GOP vote on measure to cut Prevention and Public Health Fund slated for later today; health insurers expected to give more than $1 billion in rebates this year because of medical-loss ratio provision in the Affordable Care Act; plus, Colorado expands its Medicaid program in advance of 2014. Those stories and more topping public health headlines today, Friday, April 27, 2012.
National Journal – Health Groups Rally for Public Health Fund
“For example, funding for rural health programs at the Health Resources and Services Administration (HRSA) decreased by more than $10 million from Fiscal Year 2008 to FY 2009, but then increased by nearly $10 million in FY2010. These types of fluctuations in funding streams make it difficult to maintain and enhance public health programs,” the American Public Health Association said in one plea sent to supporters.
CNN – 7 diseases that strike younger than you think
What you can do now to delay—or prevent—problems later. “When we’re young, we think we’re invincible,” says Dr. Georges Benjamin, executive director of the American Public Health Association. “But we’re not.” And increasingly, diseases we commonly associate with people in their 60s and 70s are hitting two, three, or even four decades earlier. Why? Better screening and early detection are part of the picture, but lifestyle factors such as poor diet and the fact that we’re living more sedentary lives are to blame as well. Here, 7 diseases you can do something about today—to make sure you feel better, longer.
Kaiser Health News via Colorado Public Radio – Poor, Sick And Expensive: Colorado’s Scaled-Down Medicaid Expansion
Dale Miller spends his days on the streets of downtown Denver selling a newspaper called The Homeless Voice.
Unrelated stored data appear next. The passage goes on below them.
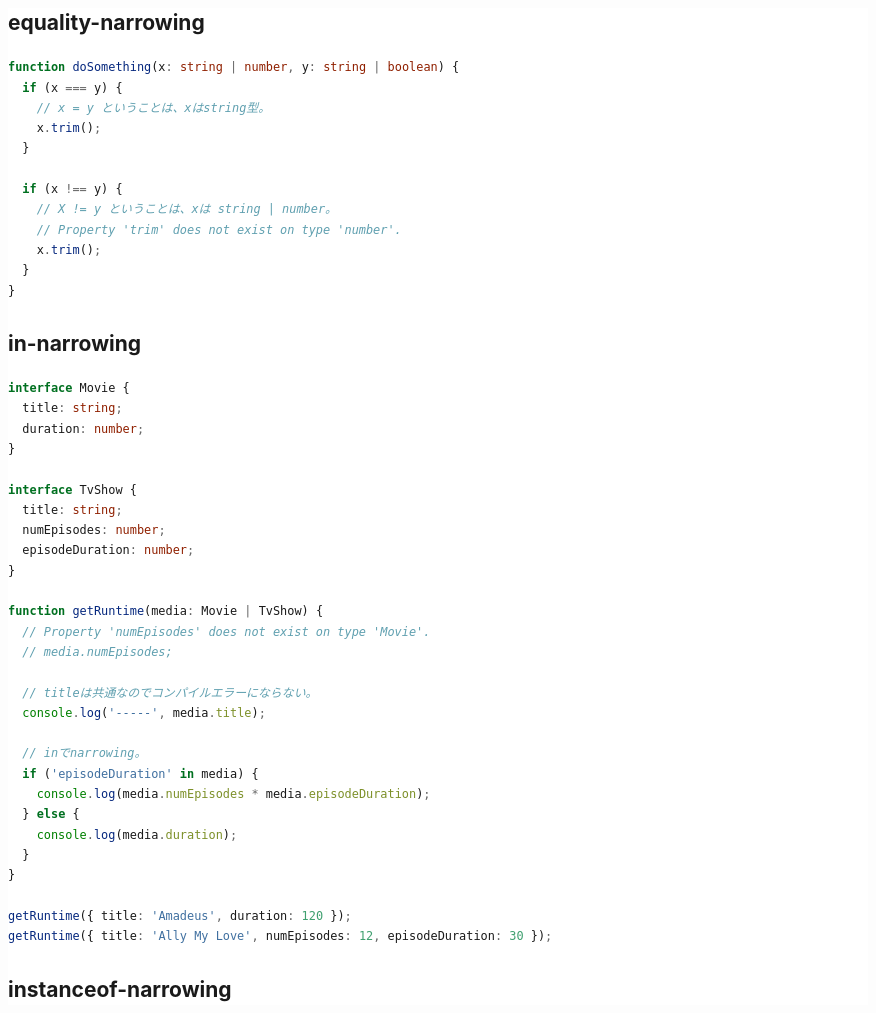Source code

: ## equality-narrowing

```typescript
function doSomething(x: string | number, y: string | boolean) {
  if (x === y) {
    // x = y ということは、xはstring型。
    x.trim();
  }

  if (x !== y) {
    // X != y ということは、xは string | number。
    // Property 'trim' does not exist on type 'number'.
    x.trim();
  }
}
```

## in-narrowing

```typescript
interface Movie {
  title: string;
  duration: number;
}

interface TvShow {
  title: string;
  numEpisodes: number;
  episodeDuration: number;
}

function getRuntime(media: Movie | TvShow) {
  // Property 'numEpisodes' does not exist on type 'Movie'.
  // media.numEpisodes;

  // titleは共通なのでコンパイルエラーにならない。
  console.log('-----', media.title);

  // inでnarrowing。
  if ('episodeDuration' in media) {
    console.log(media.numEpisodes * media.episodeDuration);
  } else {
    console.log(media.duration);
  }
}

getRuntime({ title: 'Amadeus', duration: 120 });
getRuntime({ title: 'Ally My Love', numEpisodes: 12, episodeDuration: 30 });
```

## instanceof-narrowing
He’s been having some health problems, but he can’t afford to see a doctor on the $10 to $15 a day he makes selling papers.
Reuters – Republican report blasts Obama’s healthcare law
Thursday issued a politically charged report that quoted President Barack Obama’s corporate advisers as predicting his 2010 healthcare overhaul would raise – not lower – the cost of care. The report, released as the Supreme Court weighs the fate of Obama’s healthcare law, was compiled by the Republican staff of the House of Representatives Energy and Commerce Committee with input from major corporations including General Electric, Southwest Airlines and American Express.
LATimes – Pelosi calls plan to gut public health fund another assault on women
As the battle intensifies over keeping student loan interest rates low, House Minority Leader Nancy Pelosi called the Republican plan to gut a public health fund to pay for it “another assault on women’s health.” Republicans want to eliminate what they call a “slush fund” established under the nation’s new healthcare law to pay for keeping student loan rates low, and House Speaker John A. Boehner (R-Ohio) has proposed taking $6 billion from the fund to pay for the costs of avoiding a loan rate hike this summer.
Wall Street Journal – Health Insurers to Pay Rebates
Health insurers are expected to give rebates of more than $1 billion to consumers and employers this year, under a provision of the federal health overhaul that forces them to offer refunds if they don’t spend enough of the premium dollars they take in on health care. An early picture of the effects of the requirement, one of the aspects of the health law that drew the most concern from the insurance industry, is emerging from new analyses based on estimates that insurers filed with state regulators.